Thursday, November 17, 2011

Things just got worse

In October, Spanish ten year bonds offered a yield of 5.433%. In today’s auction, they managed to sell 3.56bn Euros out of a possible target of 4bn Euros but the interest rate payable rose to 6.975% – the highest offered since 1997. That figure demonstrates the markets lack of confidence in the country being able to pay its debts when the bonds mature.

The latest interest rate on Spanish bonds is very close to the 7% level at which other eurozone countries had to seek a bailout an compares unfavourably with similar auctions of bonds in France and Germany.

When Spain joined the Euro, interest rates fell to the much lower levels typical in Germany but while the Spanish government resisted the lure of cheap loans, most ordinary Spaniards did not.

The country experienced a long boom, underpinned by a housing bubble.
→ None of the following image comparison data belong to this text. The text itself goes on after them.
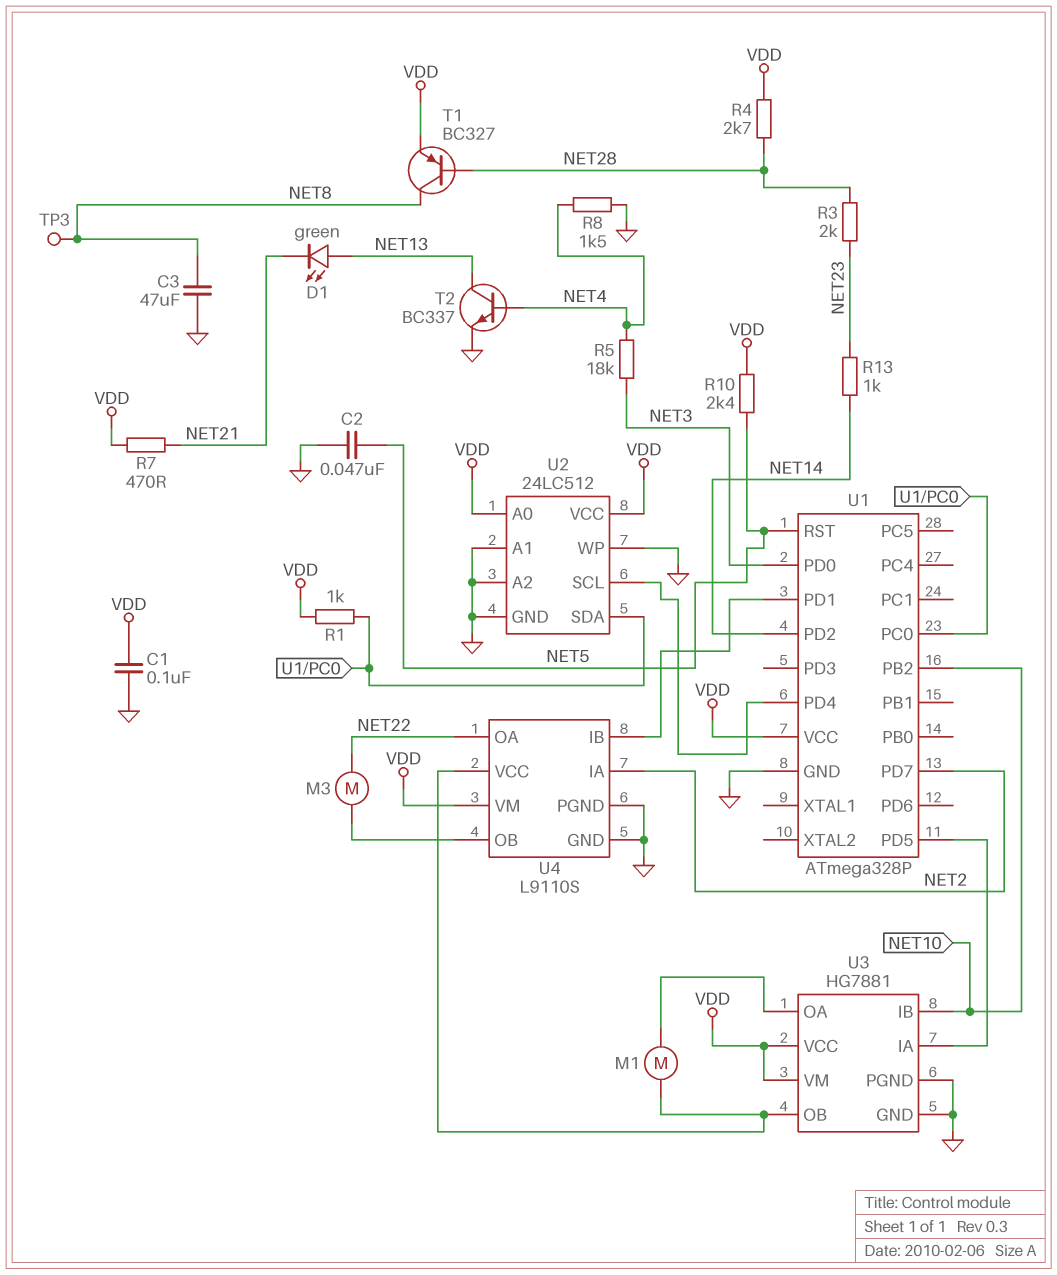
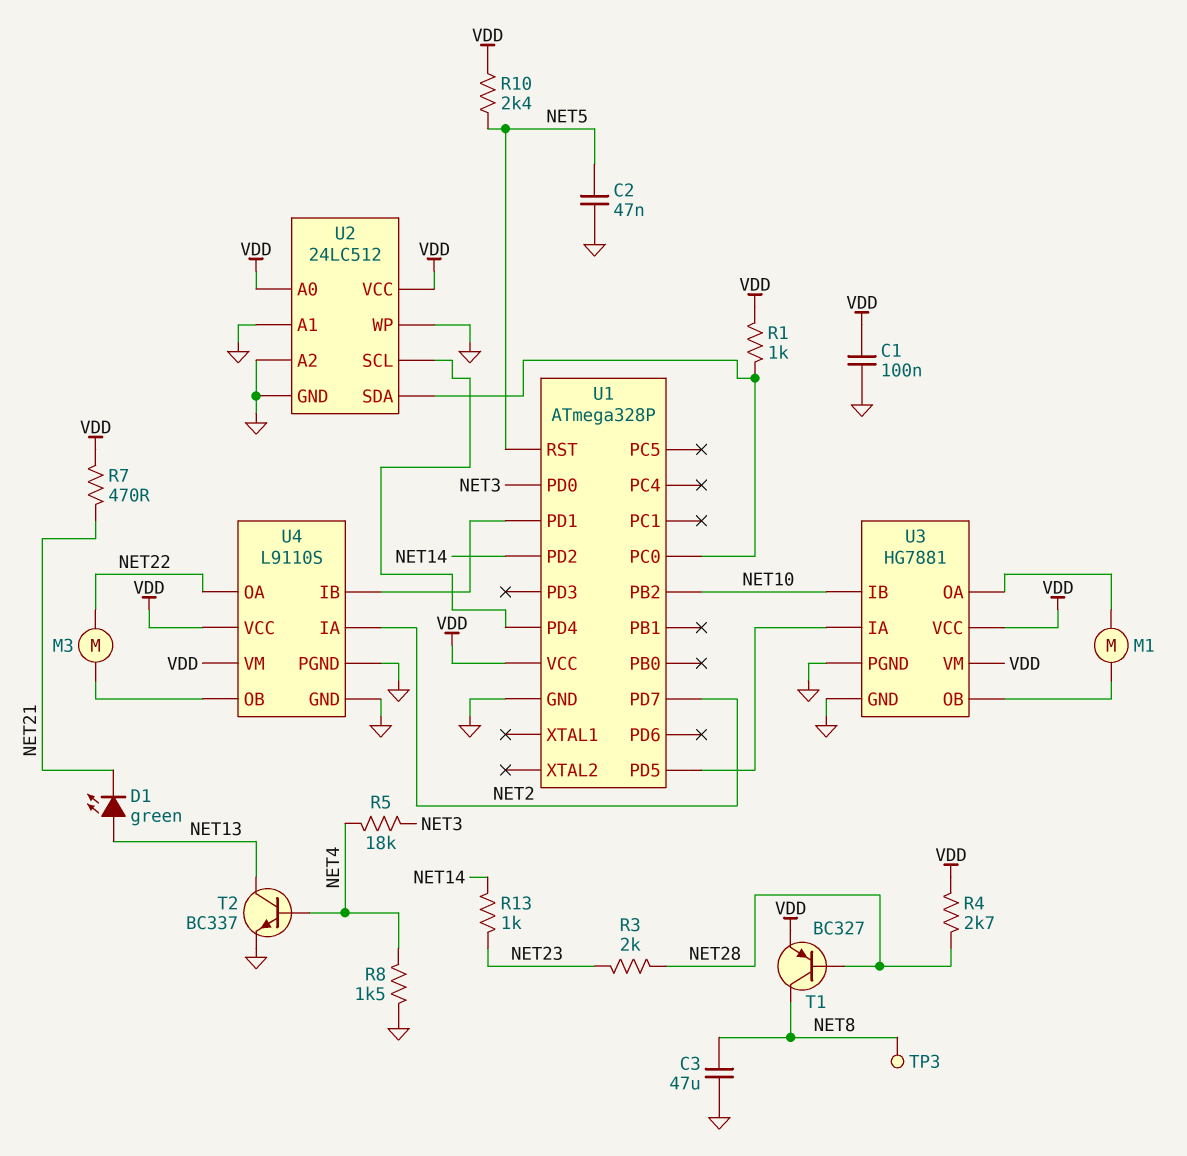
U4 pin VCC: U3/OB -> VDD

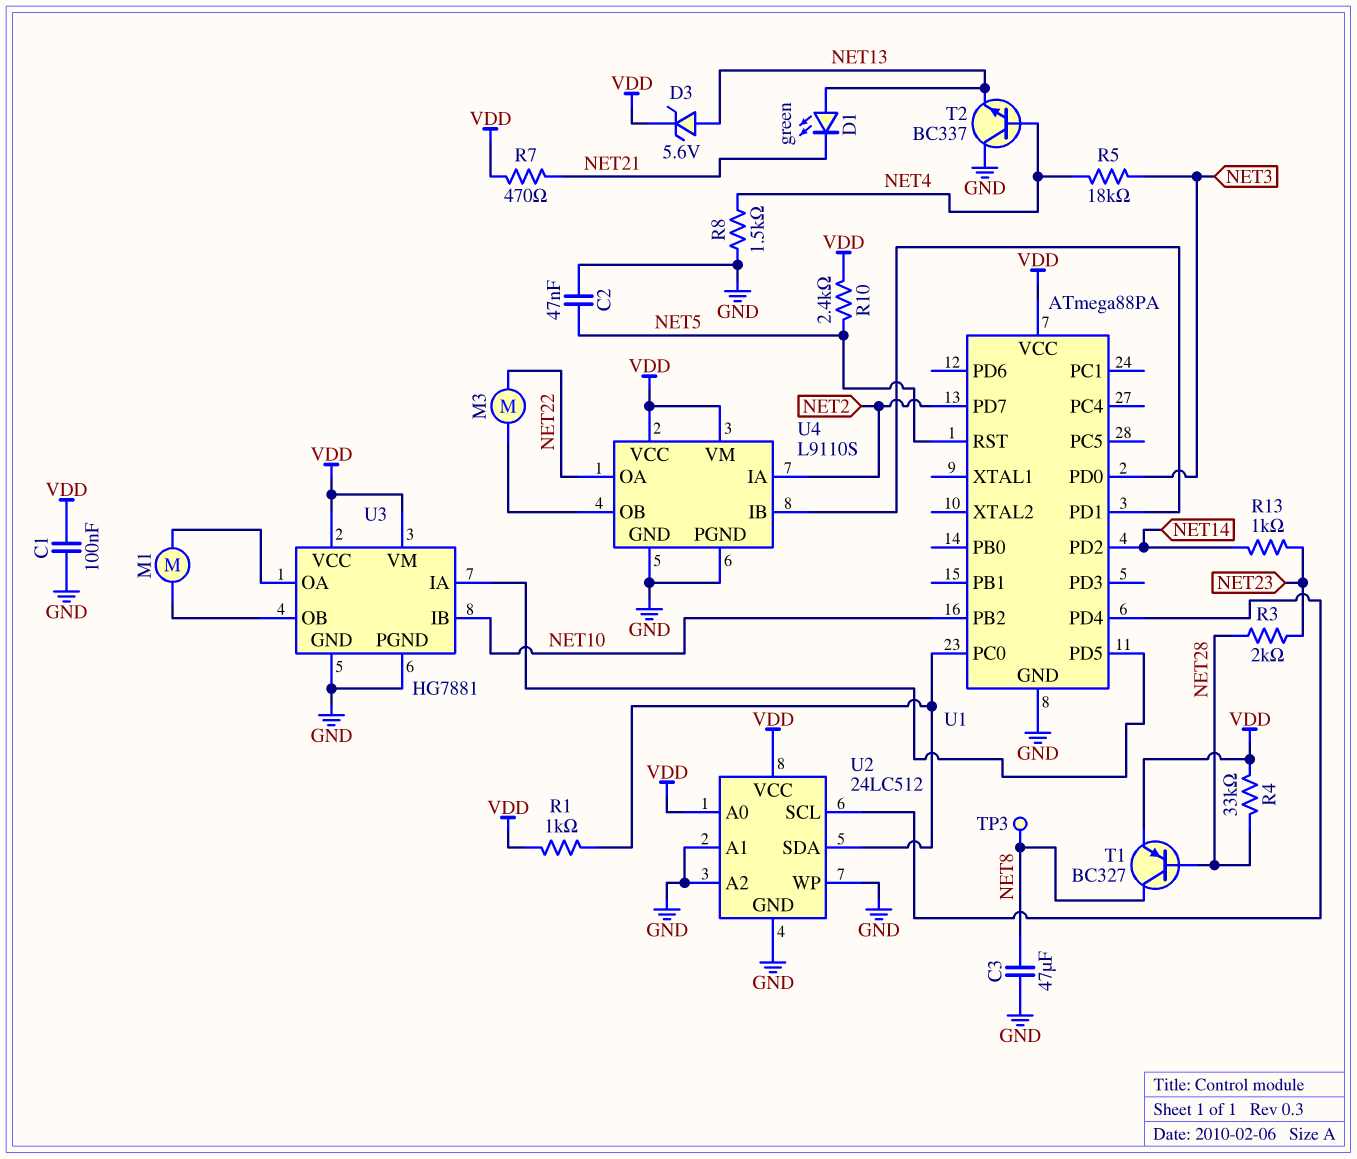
D3: none -> zener 5.6V (A NET13, K VDD)
R4: 2.7k (NET28, VDD) -> 33k (NET28, VDD)
T2: NPN BC337 (B NET4, C NET13, E GND) -> NPN BC337 (B NET4, C GND, E NET13)
U1: ATmega328P -> ATmega88PA

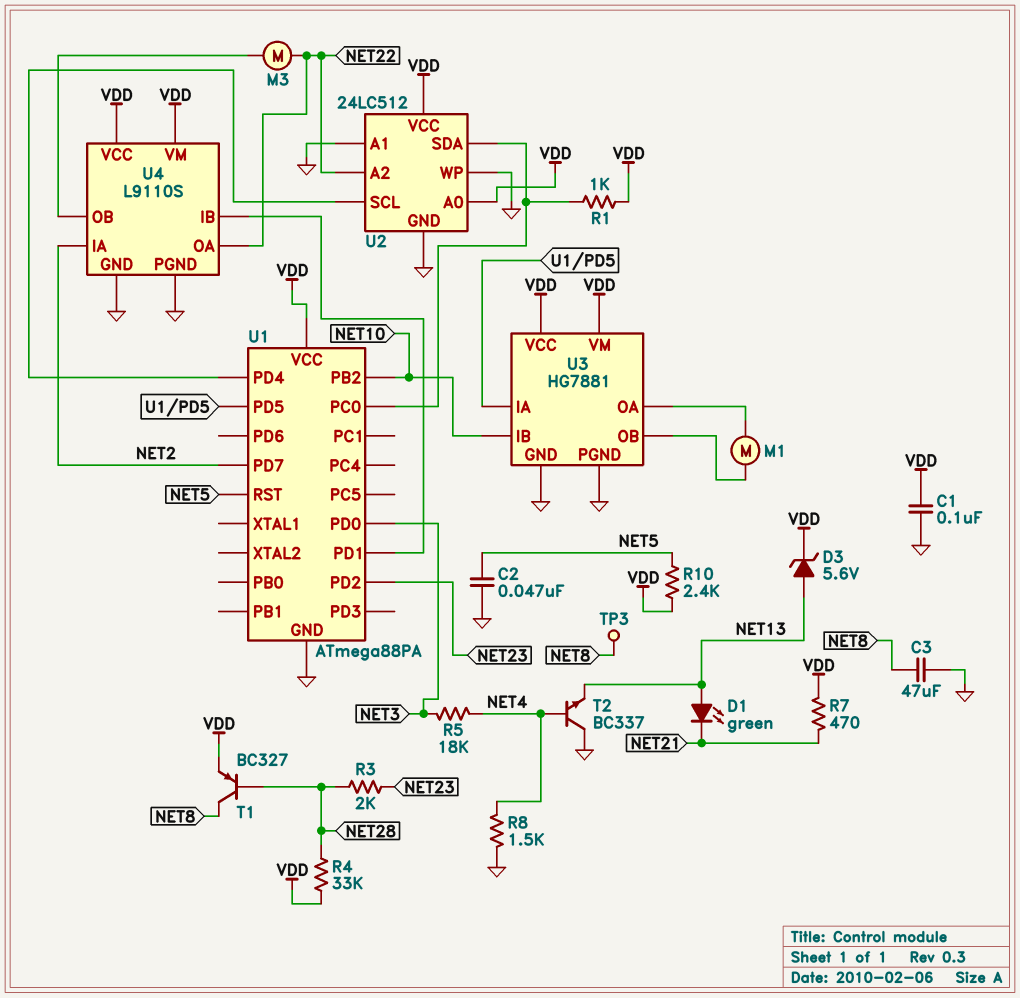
R13: 1k (NET14, NET23) -> none
U1 pin PD2: NET14 -> NET23
U2 pin A2: GND -> NET22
House prices rose 44% from 2004 to 2008, at the tail end of a housing boom. Since the bubble burst, they have fallen 17%.

During the boom years, Spaniards earned more and spent more. Spanish wages rose to uncompetitive levels – by 36% from 1999 to the end of 2008.  That enabled Spaniards to buy bigger houses, more expensive cars etc. Now that people can no longer afford to  pay their mortgages, it is the banks who are facing the problem of holding housing stock from repossessions and the government who are having to borrow heavily to pay unemployment benefits.